There are many different ways to do history of mathematics… and, to paraphrase Kipling, every single one of them is right! The different approaches simply ask different questions and look at different pieces of evidence. Among historians, the current fashion is to emphasize cultural context, analyze and discuss the sociology of knowledge, and to try to capture how the development looked like at the time, without putting too much reliance on hindsight. Mathematicians, on the other hand, tend to prefer a "history of ideas" approach in which one follows the development of the actual mathematical ideas and tries to figure out how we got where we are.

The book under review is an example of how the latter approach, done well, can offer a real contribution. The history of ideas approach is particularly fruitful when it is highly focused; in this case, the focus is on one specific theorem and the four persons involved in proving it. The theorem says that every finite-dimensional central simple algebra over a number field is cyclic. The persons are Richard Brauer, Emmy Noether, Helmut Hasse, and, a surprise appearance, Adrian Albert.

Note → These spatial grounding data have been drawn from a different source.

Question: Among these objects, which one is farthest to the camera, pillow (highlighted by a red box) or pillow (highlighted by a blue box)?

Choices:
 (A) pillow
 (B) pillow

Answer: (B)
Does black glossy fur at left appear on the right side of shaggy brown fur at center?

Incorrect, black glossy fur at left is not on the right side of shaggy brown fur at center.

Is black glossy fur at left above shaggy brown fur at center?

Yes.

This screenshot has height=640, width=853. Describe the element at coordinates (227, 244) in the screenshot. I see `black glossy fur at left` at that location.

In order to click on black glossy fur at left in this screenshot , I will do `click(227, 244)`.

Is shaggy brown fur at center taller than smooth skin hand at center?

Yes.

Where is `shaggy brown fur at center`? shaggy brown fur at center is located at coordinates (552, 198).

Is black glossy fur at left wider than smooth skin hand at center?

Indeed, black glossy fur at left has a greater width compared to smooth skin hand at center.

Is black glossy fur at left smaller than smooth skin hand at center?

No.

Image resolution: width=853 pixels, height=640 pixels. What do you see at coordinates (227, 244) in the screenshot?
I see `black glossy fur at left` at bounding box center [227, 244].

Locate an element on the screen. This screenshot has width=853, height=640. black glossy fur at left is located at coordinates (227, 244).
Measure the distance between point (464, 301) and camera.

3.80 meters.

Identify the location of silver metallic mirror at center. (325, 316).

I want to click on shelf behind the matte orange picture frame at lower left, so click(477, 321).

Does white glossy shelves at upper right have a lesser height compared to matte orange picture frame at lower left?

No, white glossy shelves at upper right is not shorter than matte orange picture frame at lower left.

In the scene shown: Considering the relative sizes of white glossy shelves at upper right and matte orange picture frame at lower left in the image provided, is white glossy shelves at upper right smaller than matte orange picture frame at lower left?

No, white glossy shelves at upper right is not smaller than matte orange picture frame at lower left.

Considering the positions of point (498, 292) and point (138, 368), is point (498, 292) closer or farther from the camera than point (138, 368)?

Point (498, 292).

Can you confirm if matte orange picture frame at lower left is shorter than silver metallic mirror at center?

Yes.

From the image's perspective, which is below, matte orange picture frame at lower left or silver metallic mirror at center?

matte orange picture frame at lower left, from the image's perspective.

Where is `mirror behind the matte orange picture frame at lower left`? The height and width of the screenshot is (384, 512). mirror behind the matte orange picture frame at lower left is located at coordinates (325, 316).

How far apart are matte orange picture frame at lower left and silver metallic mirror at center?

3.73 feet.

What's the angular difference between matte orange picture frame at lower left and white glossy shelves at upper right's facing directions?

The Brauer-Hasse-Noether theorem, as it has come to be known, is one of the few for which we have a precise birth date: all the evidence points to November 9, 1931 as the day in which it was proved. Two factors make it possible to know this: first, the collaboration between Albert, Brauer, Hasse, and Noether was mostly conducted by correspondence, much of which has survived; second, Hasse was eager to include the theorem in a special issue of Crelle in honor of his teacher and mentor Kurt Hensel. The second factor made for very rapid writing and publication of the paper (the deadline for submissions to the special issue had long passed!), and the first allows us to see the progress towards the proof.

Roquette's account is quite interesting, both mathematically and in terms of the personal interaction of the four mathematicians. In order to explain why the theorem was so exciting, he has to sketch the intellectual context, which has to do with the local-global principle, the birth of local class field theory, and Noether's interest in non-commutative algebras as tools for both number theory and representation theory. So one can learn quite a bit about the actual mathematics here, including the rather amazing story of the role of the Grunwald-Wang theorem. Roquette is very sensitive to the fact that steps that seem "clear" to someone used to "structural" algebra were not at all clear (except maybe to Noether) at the time. While he doesn't go into the questions about how techniques become part of the standard toolkit of mathematicians, he does offer some interesting evidence for historians interested in that question.

The personal dynamics are also interesting. In particular, Roquette demonstrates that Albert only got left out of the final paper because communication with him was so much slower than among the three Germans. While letters from Noether to Hasse tended to arrive the day after they were written, letters from Albert (and even American journals) took several weeks to show up. Given the rush to get a paper into the Hensel issue and the fact the three German mathematicians were as yet unaware that Albert had also solved the problem, the paper had only three names on it, and a footnote indicating Albert's contribution was added in proof. He offers less detail about the actual content of Albert's work, though there are some tantalizing hints that his approach was quite different from the Germans', being at once more general (Albert's theorems tended to be about general fields whenever possible) and less "structural" (Roquette comments that Albert did mathematics in the "Dickson style").

Roquette's book is very much a "local" contribution to the history of modern number theory, and in particular to the story of the impact of Emmy Noether's "structural" approach on the subject. In fact, it largely takes the latter story as a given, not probing too deeply into the question of how a rather unique point of view spread from Göttingen to the rest of the mathematical world and came to become the dominant point of view. Anyone who does want to understand that story, however, will find Roquette's book a crucial source of insight and information, and any mathematician who wants to understand why a number theorist would get excited about a theorem dealing with division algebras will find the issue well explained. I learned a lot by reading it, and I hope that Roquette will continue to explore this interesting historical period.


Fernando Q. Gouvêa is Carter Professor of Mathematics at Colby College. He has a strong interest in the history of algebra and number theory in the 20th century.